Project Rules => Stored in .cursor/rules , version-controlled and meant to be project specific. Applied based on glob pattern, always applied, or only applied if specifically included (and even then Cursor selects only a few which seem relevant for the given request).
Memories (new) => Automatically generated rules based on your conversations in Chat. Requires privacy mode to be disabled and always applied.
User Rules (new) => Global to user for all projects and always applied. Does not support MDC format.
Custom Modes => Allows a developer to switch to a custom mode where they can define which tools/models are available and include specific instructions.
I’d put up a post recently requesting something like user rules, but I’m not sure how different this implementation is from previous features that allowed for supplying global additional context. They also seem very similar in practice to the custom modes instruction context, except they always apply no matter the custom mode.
I still think a better version of user rules would be more similar to project rules, but located at a user level app or documents folder on their machine. This would allow for syncing these easily to a repository and sharing with others. For myself most of my project rules would then convert to be user rules since most of my rules are general to how I develop Unity projects.
I thought I’d read that user rules were supposed to be machine specific, but some users have reported finding them synced across different machines.
Hi Jeff, yes this is one of the common but sometimes contradicting requests, users want either to have shared rules or to not share them at all
User Rules came from the original .cursorrules but apply to whole system, and as you mentioned likely to the account, though I have also no additional info as I use a single device.
Thank you for the feature request! In your case specifically sharing the rules makes sense as you work on the same technology.
Hi @T1000 , the issue from my perspective is simpler than either sharing or not sharing and more about needing to copy the same project rules with full MDC formats and functionality between different projects. In my own use case I manage 4-5 live game projects at a time, as well as around 25+ libraries. Each has their own Unity project and repository and its simply not feasible to keep them synced via copy/pasting around.
Ideally something like user rules would support having a single location that would allow for MDC formats and glob pattern application from the project root, but instead it’s just another place to stick global input context (lacks project rules granularity) and feels duplicative of the instructions a developer can provide with custom modes.
Hey, the new user rules are stored in the cloud, which might be convenient for some users. If you need specific rules for a project, you can use .cursorrules or project rules. However, I think we need a toggle to enable or disable user rules.
Regarding MDC support, it’s a good idea and could potentially be a feature request.
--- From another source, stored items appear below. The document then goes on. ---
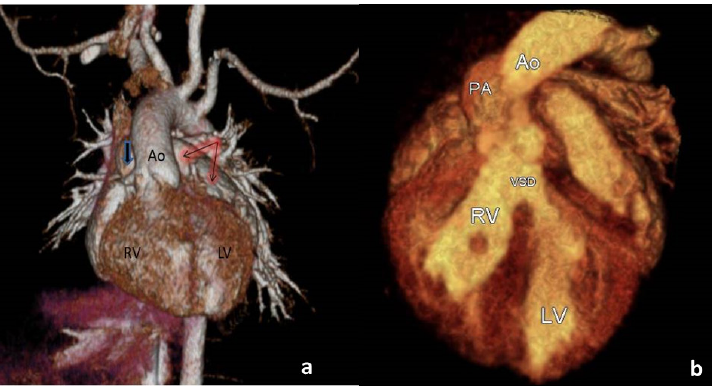
Fig. 2 - Three-dimensional computed tomography reconstruction image (a) representing the pulmonary trunk (bold arrow), aorta (Ao), and left juxtaposition of both atrial appendages (red shaded arrows); volume-rendering computed tomography image elaborating the anatomical relations in DORV (b). LV=left ventricle; PA=pulmonary artery; RV=right ventricle; VSD=ventricular septal defect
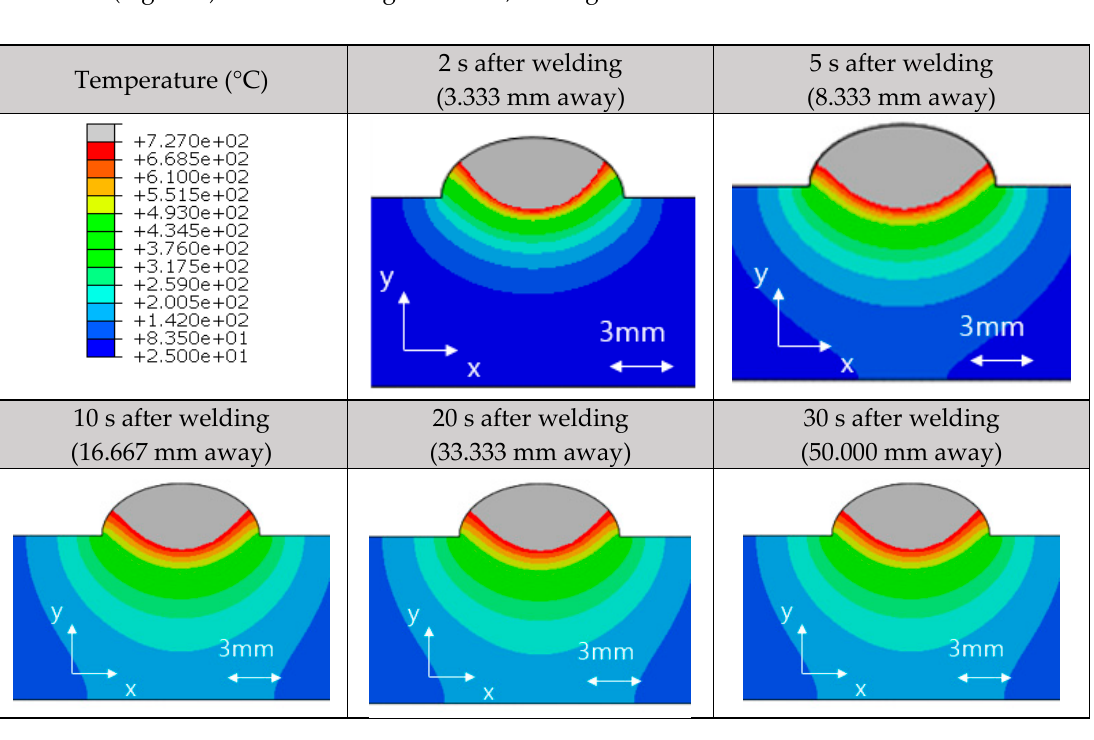
Figure 9. Temperature distribution in the cross-section (under the heat source).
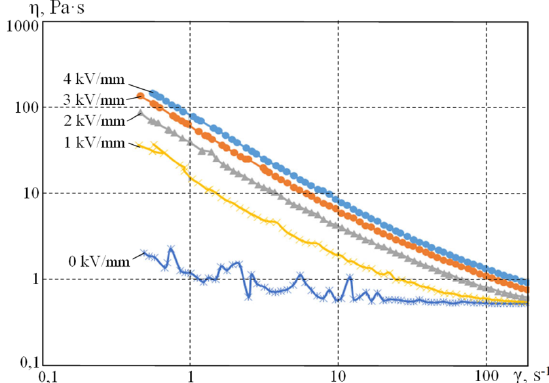
Figure 6. The dependence of viscosity on the shear rate of the suspension PI-Na .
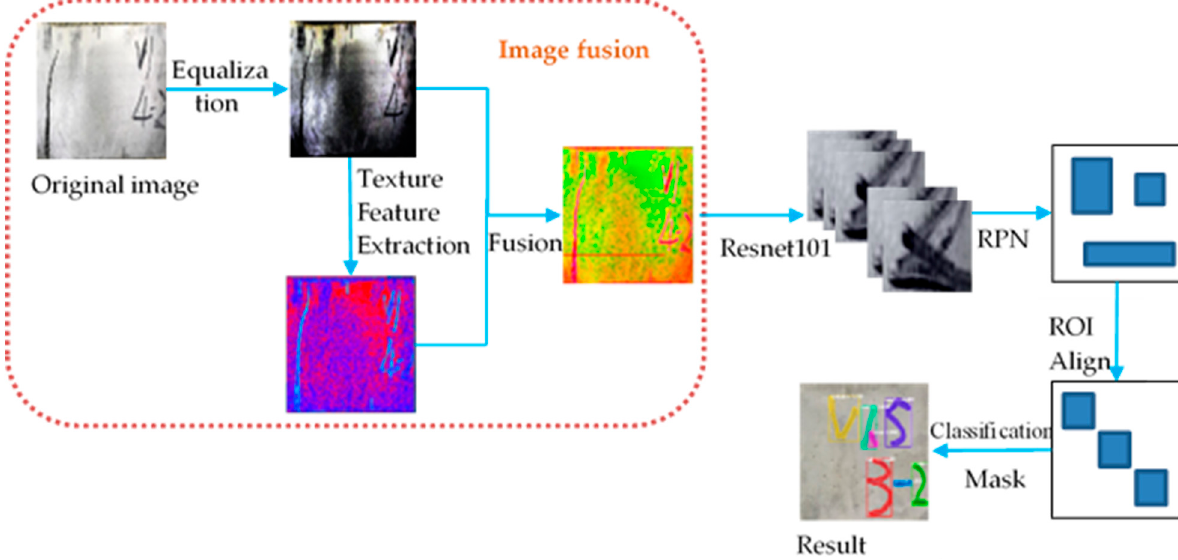
Figure 1. Flowchart of the proposed method for crack detection of concrete images.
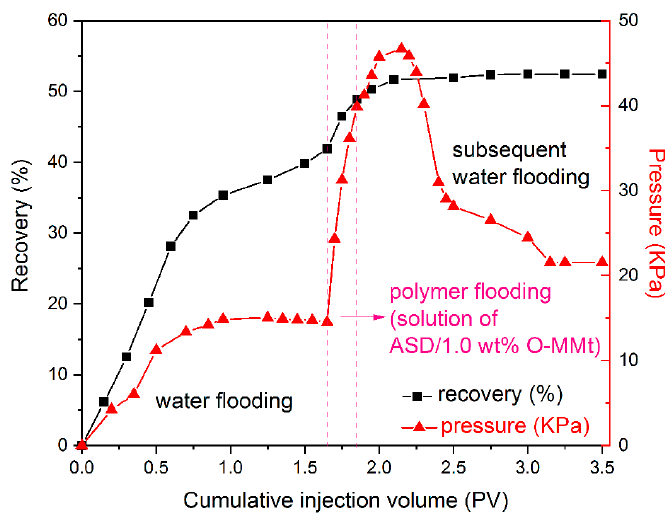
Figure 16. EOR experiments using ASD/1.0 wt% O-MMt under laboratory conditions. Table 4. EOR of ASD/1.0 wt% O-Mt.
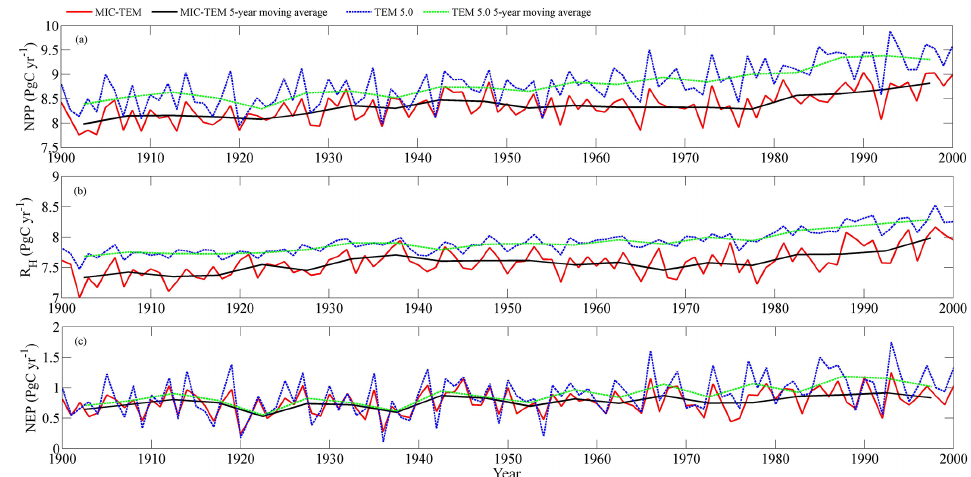
Figure 2. Simulated annual net primary production (NPP, a ), heterotrophic respiration ( R H , b ), and net ecosystem production (NEP, c ) by MIC-TEM and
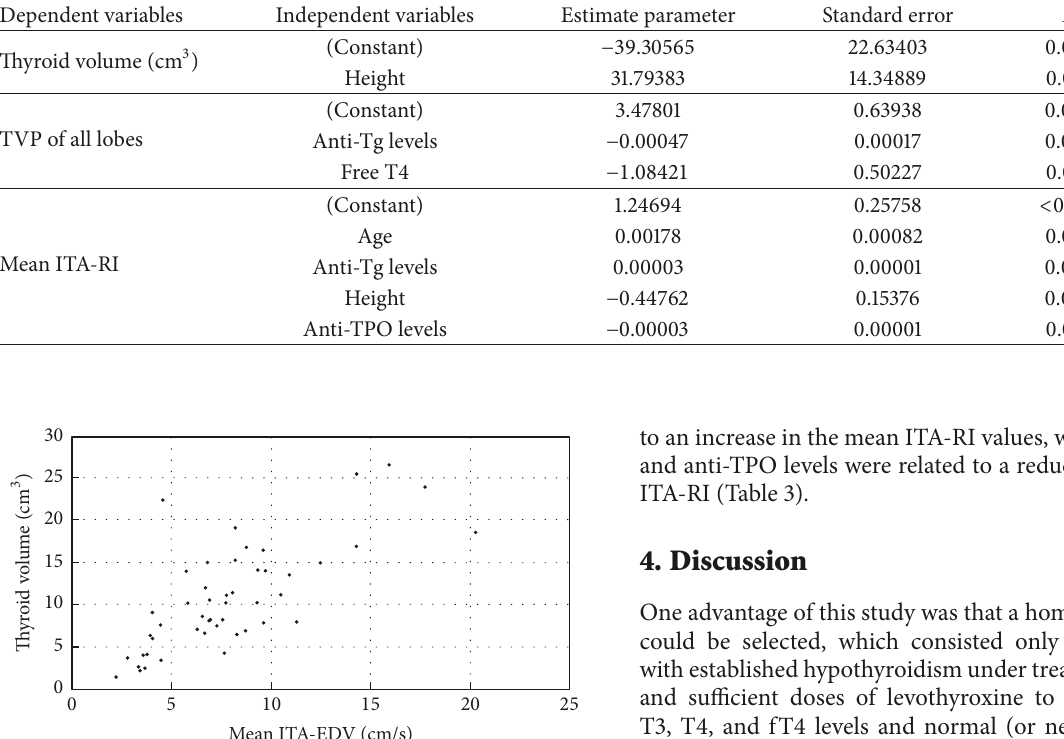
Figure 4: Scatterplot showing the relationship between the mean ITA-EDV (cm/s) and thyroid volume (cm 3 ): 𝑟 = 0.711 ; 𝑃 < 0.001 .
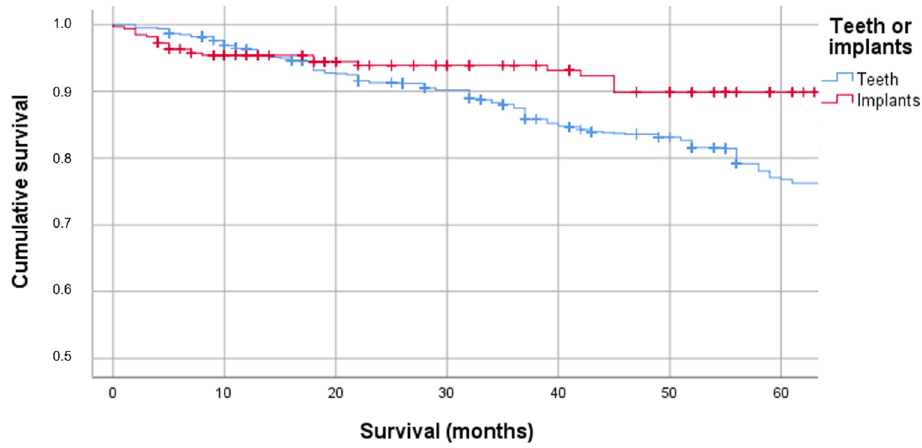
Figure 1. Cumulative survival of teeth and implants after tumor therapy.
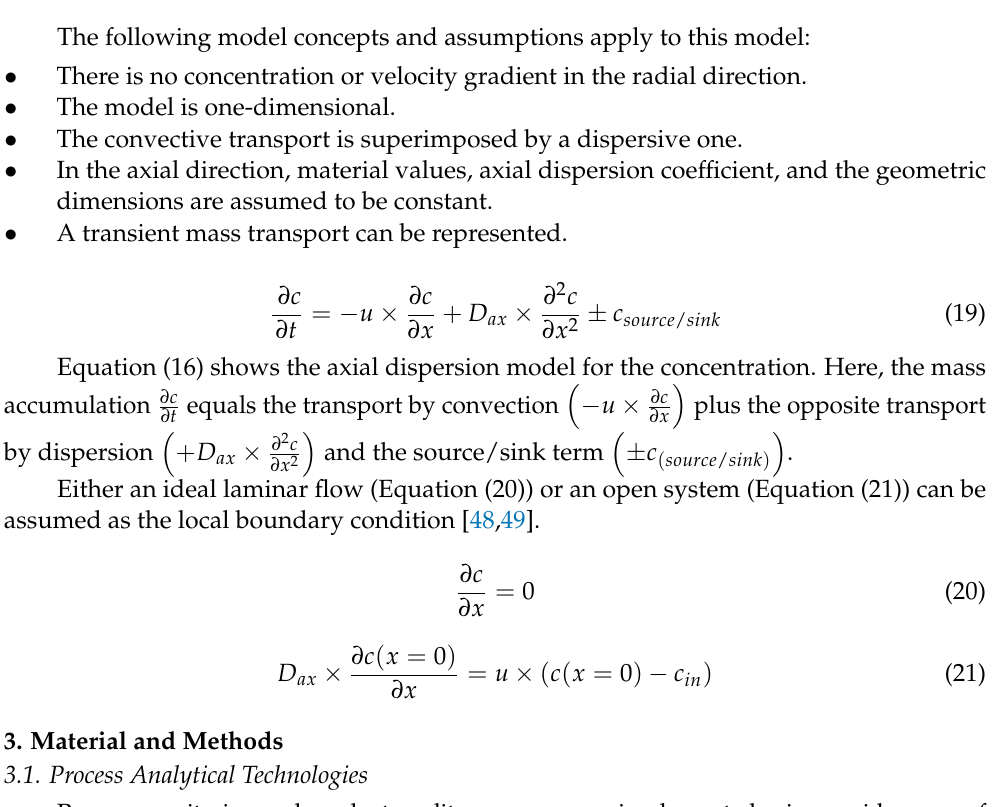
Figure 7. Schematic representation of the radial concentration distribution of ideal and real plug flow [48].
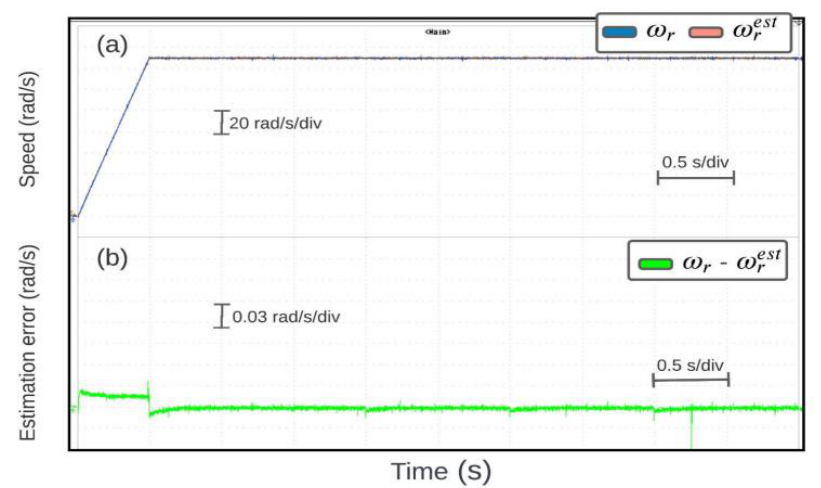
Figure 5. OeW-5PIM performance under load torque variations ( a ) speeds responses; ( b ) estimation error.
MDC support for rules (user or project) definitely feels like a baseline feature. In practice, most of the MDC frontmatter for my rules are project independent, even if the glob pattern uses paths. Here’s a few examples:
---
description: Apply C# naming conventions when writing code to ensure consistent code style
globs: **/*.cs
alwaysApply: false
---
---
description: Apply Unity prefab editing best practices when modifying prefabs through editor scripts
globs: **/Editor/**/*.cs
alwaysApply: false
---
---
description: Apply documentation standards when writing or updating code and documentation files
globs: **/*.{cs,md}
alwaysApply: false
---
The content for these rules are fairly small (50-75 lines max), but large and specific enough I wouldn’t want to paste these all together into the current global user rules paradigm.